INPUT DATA:
§

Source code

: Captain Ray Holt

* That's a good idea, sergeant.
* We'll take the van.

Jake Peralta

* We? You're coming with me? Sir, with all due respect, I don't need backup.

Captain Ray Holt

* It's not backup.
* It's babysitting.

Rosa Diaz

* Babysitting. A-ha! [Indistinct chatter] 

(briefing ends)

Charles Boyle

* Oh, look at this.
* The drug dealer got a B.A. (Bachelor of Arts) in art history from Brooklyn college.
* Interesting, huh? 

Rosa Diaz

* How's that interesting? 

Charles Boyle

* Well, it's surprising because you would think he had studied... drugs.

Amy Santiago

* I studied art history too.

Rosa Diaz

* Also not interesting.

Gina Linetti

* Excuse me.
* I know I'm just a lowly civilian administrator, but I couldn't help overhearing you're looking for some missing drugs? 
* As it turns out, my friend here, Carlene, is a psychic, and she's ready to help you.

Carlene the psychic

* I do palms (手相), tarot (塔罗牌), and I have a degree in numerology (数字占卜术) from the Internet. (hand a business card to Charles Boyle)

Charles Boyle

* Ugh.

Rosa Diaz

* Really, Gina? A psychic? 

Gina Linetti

§

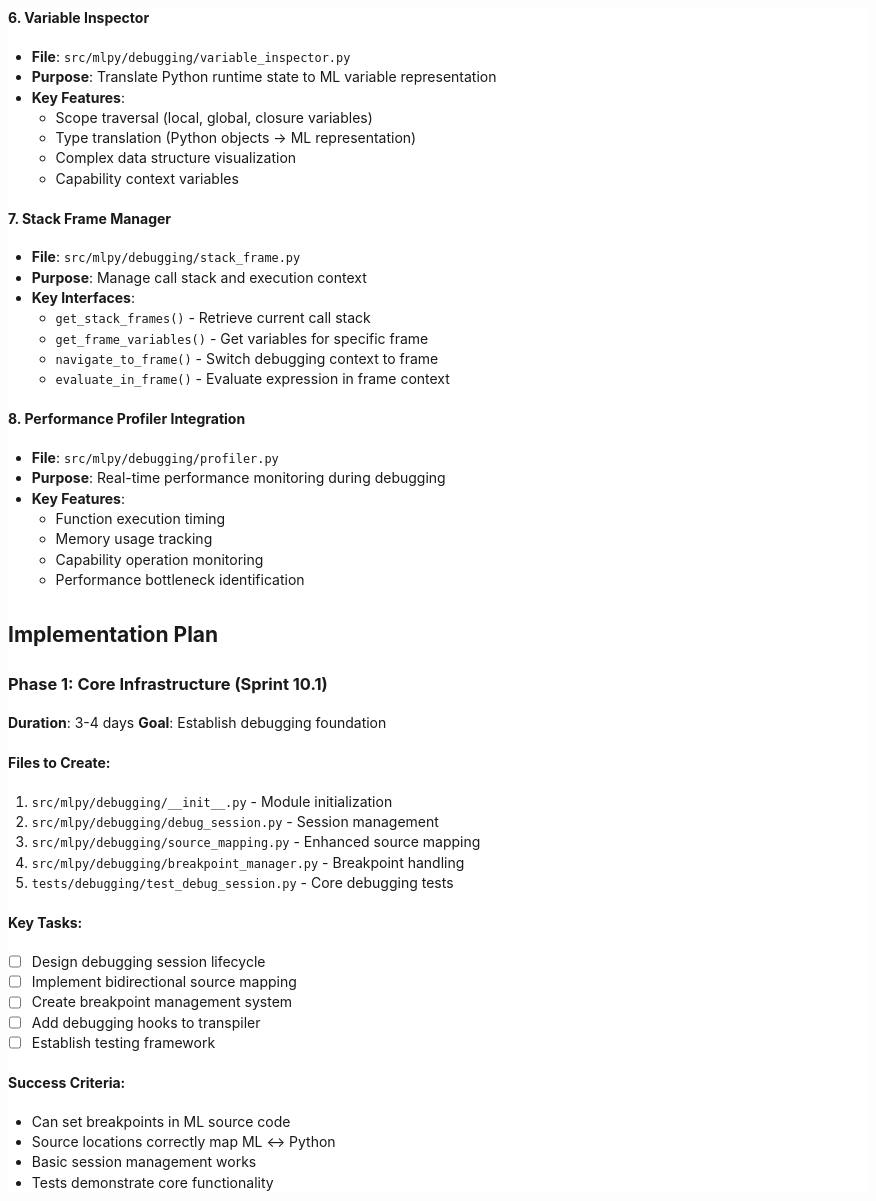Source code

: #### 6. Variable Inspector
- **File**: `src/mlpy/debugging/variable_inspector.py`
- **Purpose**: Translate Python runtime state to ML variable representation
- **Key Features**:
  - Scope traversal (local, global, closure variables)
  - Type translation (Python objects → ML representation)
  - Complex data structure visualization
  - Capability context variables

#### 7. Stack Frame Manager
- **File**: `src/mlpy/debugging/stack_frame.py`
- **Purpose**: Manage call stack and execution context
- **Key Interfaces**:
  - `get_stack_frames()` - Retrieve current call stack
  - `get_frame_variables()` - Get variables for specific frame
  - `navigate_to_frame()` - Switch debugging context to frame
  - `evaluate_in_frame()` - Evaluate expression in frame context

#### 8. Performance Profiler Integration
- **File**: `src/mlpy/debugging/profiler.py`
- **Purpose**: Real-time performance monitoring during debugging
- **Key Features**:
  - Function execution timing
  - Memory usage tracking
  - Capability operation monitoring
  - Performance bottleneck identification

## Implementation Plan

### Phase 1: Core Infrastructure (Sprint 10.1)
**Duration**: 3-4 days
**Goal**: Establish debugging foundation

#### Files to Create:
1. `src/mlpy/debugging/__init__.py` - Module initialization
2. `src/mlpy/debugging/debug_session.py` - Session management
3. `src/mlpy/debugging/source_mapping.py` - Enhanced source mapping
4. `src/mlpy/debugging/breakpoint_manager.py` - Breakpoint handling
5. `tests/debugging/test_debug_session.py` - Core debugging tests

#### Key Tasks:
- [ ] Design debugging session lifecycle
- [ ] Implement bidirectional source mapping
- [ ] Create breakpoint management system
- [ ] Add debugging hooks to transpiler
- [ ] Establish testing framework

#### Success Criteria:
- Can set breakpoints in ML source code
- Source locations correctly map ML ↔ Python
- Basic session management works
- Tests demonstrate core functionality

§

Copy all lines of the listing above that contain the string "management".

2. `src/mlpy/debugging/debug_session.py` - Session management
- [ ] Create breakpoint management system
- Basic session management works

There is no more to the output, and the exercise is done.